QuackQuackBoing Fri 03-Jun-11 16:24:19

Is this a joke?

GrannyTunnocks Fri 03-Jun-11 16:38:14

I think it must be a joke as all us gransnetters seem to agree and nobody is on modesty's side.

baggythecrust! Fri 03-Jun-11 16:52:14

Very bad taste if a joke.

dorsetpennt Fri 03-Jun-11 17:34:23

He has to learn ? Learn what? The old adage leave then to cry themselves to sleep went out before I had my children in the 70's. So where did you get your information. Children bring their children up differently in each generation. I know my MIL used to think so. In her day women of a certain class DIDN'T breast feed, Dads didn't come in for the birth [she thought that was a disgusting thing for a couple to want], Fathers weren't involved like they are now, they didn't feed their baby or change it's nappy. I think your daughter in law is doing fine and unless you want to be kept out of their life I'd just say nothing and if you are with thier baby you follow their rules not yours.

jackyann Fri 03-Jun-11 17:46:43

quote -Is this a joke? - unquote

I did wonder, Quackquackboing, but if serious, Modesty (Blaise?) needs our support - if a joke, well, we're too experienced to worry about it!

And doresetpennt - am amused by your comment. My mother (working class but aspirational) wondered if she should bottle feed to establish middle-class credentials! Glad common sense (and the older women in our family) prevailed - sister & I very healthy - and there has not been a bottle-fed baby in our family, ever.

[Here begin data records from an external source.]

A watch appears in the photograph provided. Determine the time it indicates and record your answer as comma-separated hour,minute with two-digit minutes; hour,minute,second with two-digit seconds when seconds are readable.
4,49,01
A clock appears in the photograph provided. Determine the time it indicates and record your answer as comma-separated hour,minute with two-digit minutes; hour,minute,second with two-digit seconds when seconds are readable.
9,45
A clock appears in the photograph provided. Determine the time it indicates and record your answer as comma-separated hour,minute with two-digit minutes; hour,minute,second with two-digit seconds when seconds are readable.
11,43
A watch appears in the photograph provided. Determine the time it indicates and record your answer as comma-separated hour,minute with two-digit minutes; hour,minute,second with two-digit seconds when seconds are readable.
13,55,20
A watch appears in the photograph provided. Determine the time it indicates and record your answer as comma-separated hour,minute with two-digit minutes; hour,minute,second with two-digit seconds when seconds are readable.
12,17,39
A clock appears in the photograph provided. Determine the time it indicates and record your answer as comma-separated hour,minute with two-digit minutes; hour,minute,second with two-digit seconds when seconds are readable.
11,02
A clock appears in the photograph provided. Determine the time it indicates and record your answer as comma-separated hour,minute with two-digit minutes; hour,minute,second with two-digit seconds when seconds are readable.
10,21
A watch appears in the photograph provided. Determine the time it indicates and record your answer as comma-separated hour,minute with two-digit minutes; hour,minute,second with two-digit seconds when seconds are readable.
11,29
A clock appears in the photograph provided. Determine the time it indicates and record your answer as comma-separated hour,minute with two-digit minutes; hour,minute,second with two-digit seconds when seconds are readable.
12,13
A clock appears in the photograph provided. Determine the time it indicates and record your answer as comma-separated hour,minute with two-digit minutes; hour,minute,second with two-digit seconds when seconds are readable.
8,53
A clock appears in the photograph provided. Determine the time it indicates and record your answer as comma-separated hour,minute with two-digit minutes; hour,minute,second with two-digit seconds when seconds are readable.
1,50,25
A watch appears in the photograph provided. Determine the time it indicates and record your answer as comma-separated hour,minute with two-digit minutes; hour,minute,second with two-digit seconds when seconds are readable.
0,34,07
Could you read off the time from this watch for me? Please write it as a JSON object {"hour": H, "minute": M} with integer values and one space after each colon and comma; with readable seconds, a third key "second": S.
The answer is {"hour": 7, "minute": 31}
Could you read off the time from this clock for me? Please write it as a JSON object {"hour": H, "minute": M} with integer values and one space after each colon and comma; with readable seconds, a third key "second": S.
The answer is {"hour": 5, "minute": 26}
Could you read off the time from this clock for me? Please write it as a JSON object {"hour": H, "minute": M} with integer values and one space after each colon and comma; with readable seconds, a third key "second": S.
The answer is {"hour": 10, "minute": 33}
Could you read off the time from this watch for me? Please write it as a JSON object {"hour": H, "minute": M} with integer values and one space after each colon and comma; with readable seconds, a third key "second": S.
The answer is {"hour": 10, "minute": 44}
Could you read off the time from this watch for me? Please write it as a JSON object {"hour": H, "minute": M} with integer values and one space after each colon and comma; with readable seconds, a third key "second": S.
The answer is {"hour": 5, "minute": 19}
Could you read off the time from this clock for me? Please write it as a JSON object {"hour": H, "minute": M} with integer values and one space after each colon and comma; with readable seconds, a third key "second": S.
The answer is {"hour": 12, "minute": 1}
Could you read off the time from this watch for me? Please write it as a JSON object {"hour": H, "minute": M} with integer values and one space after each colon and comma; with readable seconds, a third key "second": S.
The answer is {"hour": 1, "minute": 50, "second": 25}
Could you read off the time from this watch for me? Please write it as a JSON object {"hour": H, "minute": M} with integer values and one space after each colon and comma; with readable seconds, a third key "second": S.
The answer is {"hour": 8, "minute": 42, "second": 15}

HildaW Fri 03-Jun-11 17:48:43

Dear are allowed to have any opinions you like.....but your relationship with your family has got to be far more important than anything all the lovely Grandmas and no doubt Grandads who come in here and are not allowed any contact with their grandchildren. Yes its a different way to you but please try to let it wash over you and just enjoy the chances you have to be a part of your son and grandson's life.